**TASK ITEM A:**
Reproduce the lines of the listing below, starting at the first line of the listing and ending at the line that contains "Praxisberichte", with both of those lines included.

**PAGE EXCERPT:**
>>>
What is conditional probability?

Unconditional or marginal probability

Let us say you want to know if a random day in the year is a winter day, is a snow day, and what the relationship between winter and snow days is.

We start by drawing a circle, which symbolizes all days in a year:

This circle captures all 4 possible day types: winter days with and without snow and days in the other seasons with and without snow. The probability that a day belongs to any of these day types is 1. Therefore, we say that the area of the circle is also 1.

We know that a quarter of the days in a year are in winter months. We visualize this by highlighting a section of the circle in icy blue.

From this we can see that the probability of winter is 1/4, or 0.25. This is an unconditional (or marginal) probability, and we can write \(P(winter)\) = 0.25.

Snowy days are usually in winter. Therefore, we draw an ellipse for snow days that largely overlaps with the quadrant for winter days.

The complement rule (or subtraction rule) for probabilities says that given the probability of an event \(P(A)\) (snow) the probability that this event is not happening is \(1-P(A)\). \(P(\textrm{not}A) = 1-P(A).\)
<<<
**TASK ITEM B:**
From the conditional probability text above, write out the passage starting at "What is conditional" and ending at "write \(P(winter)\) = 0.25.", word for word.

**INFORMATION:**
>>>
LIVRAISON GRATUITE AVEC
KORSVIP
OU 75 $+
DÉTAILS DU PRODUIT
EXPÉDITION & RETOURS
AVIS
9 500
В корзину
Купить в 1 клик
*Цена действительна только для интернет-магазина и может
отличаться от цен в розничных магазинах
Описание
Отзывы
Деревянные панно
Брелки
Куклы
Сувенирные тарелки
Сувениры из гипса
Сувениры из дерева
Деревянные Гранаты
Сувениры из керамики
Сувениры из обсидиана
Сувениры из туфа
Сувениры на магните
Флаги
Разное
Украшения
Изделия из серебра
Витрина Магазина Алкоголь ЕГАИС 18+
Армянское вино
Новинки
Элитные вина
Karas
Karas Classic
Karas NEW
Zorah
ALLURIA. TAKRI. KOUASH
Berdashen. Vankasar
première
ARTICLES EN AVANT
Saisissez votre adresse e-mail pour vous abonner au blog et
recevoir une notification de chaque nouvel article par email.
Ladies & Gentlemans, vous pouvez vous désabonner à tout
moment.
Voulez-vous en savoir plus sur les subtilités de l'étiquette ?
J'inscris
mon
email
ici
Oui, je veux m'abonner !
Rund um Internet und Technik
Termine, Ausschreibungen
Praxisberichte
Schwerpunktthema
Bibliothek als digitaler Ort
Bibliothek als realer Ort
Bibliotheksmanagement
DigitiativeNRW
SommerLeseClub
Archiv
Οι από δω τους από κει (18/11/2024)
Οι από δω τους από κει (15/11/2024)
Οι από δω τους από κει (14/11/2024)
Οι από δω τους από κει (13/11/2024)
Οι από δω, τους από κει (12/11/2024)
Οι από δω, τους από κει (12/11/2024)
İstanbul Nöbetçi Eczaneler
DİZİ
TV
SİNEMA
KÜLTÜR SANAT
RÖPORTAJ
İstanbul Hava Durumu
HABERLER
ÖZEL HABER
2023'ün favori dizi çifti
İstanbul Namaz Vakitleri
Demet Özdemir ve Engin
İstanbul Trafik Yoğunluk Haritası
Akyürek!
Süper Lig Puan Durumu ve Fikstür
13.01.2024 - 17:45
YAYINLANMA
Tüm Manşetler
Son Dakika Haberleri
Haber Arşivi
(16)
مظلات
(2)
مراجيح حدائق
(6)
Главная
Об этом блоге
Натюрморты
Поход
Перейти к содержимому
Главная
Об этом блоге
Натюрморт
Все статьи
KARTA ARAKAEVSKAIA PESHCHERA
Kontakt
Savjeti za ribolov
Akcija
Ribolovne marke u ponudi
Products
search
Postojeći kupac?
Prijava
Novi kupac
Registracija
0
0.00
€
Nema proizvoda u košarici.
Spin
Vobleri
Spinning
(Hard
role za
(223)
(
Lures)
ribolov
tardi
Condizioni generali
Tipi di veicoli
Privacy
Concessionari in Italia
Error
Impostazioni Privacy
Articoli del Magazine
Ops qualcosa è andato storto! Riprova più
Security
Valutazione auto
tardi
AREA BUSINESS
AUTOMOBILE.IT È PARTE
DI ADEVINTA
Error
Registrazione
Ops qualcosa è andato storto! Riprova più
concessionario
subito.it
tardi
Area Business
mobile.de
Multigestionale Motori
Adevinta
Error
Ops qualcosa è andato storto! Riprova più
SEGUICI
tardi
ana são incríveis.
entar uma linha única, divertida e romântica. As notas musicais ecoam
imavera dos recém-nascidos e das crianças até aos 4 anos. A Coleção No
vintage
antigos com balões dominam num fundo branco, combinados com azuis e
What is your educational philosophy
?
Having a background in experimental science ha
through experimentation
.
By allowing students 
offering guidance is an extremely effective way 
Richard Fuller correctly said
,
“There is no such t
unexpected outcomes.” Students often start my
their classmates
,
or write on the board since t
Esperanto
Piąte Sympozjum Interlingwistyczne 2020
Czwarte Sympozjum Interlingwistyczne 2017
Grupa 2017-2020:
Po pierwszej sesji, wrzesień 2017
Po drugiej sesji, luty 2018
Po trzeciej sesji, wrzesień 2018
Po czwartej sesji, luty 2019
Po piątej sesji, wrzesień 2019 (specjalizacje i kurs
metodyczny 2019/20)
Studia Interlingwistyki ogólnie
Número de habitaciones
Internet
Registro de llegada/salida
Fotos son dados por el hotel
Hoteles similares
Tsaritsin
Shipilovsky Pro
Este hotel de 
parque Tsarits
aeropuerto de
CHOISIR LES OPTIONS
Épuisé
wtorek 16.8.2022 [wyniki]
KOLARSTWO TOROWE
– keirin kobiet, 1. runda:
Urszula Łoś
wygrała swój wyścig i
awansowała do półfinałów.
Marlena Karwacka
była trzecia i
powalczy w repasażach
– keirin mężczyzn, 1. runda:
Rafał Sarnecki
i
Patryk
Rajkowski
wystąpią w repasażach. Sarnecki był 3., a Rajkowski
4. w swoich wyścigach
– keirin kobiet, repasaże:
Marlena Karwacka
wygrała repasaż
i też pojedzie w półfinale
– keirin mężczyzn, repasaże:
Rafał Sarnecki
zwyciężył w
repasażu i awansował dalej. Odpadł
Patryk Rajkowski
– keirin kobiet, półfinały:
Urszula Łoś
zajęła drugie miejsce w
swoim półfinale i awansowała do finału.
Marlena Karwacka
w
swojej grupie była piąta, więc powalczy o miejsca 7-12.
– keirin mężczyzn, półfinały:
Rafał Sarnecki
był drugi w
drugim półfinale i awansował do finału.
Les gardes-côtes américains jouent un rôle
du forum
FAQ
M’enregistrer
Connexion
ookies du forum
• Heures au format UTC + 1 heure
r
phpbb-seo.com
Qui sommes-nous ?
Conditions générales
<<<
**ANSWER SECTION A:**
LIVRAISON GRATUITE AVEC
KORSVIP
OU 75 $+
DÉTAILS DU PRODUIT
EXPÉDITION & RETOURS
AVIS
9 500
В корзину
Купить в 1 клик
*Цена действительна только для интернет-магазина и может
отличаться от цен в розничных магазинах
Описание
Отзывы
Деревянные панно
Брелки
Куклы
Сувенирные тарелки
Сувениры из гипса
Сувениры из дерева
Деревянные Гранаты
Сувениры из керамики
Сувениры из обсидиана
Сувениры из туфа
Сувениры на магните
Флаги
Разное
Украшения
Изделия из серебра
Витрина Магазина Алкоголь ЕГАИС 18+
Армянское вино
Новинки
Элитные вина
Karas
Karas Classic
Karas NEW
Zorah
ALLURIA. TAKRI. KOUASH
Berdashen. Vankasar
première
ARTICLES EN AVANT
Saisissez votre adresse e-mail pour vous abonner au blog et
recevoir une notification de chaque nouvel article par email.
Ladies & Gentlemans, vous pouvez vous désabonner à tout
moment.
Voulez-vous en savoir plus sur les subtilités de l'étiquette ?
J'inscris
mon
email
ici
Oui, je veux m'abonner !
Rund um Internet und Technik
Termine, Ausschreibungen
Praxisberichte

**ANSWER SECTION B:**
What is conditional probability?

Unconditional or marginal probability

Let us say you want to know if a random day in the year is a winter day, is a snow day, and what the relationship between winter and snow days is.

We start by drawing a circle, which symbolizes all days in a year:

This circle captures all 4 possible day types: winter days with and without snow and days in the other seasons with and without snow. The probability that a day belongs to any of these day types is 1. Therefore, we say that the area of the circle is also 1.

We know that a quarter of the days in a year are in winter months. We visualize this by highlighting a section of the circle in icy blue.

From this we can see that the probability of winter is 1/4, or 0.25. This is an unconditional (or marginal) probability, and we can write \(P(winter)\) = 0.25.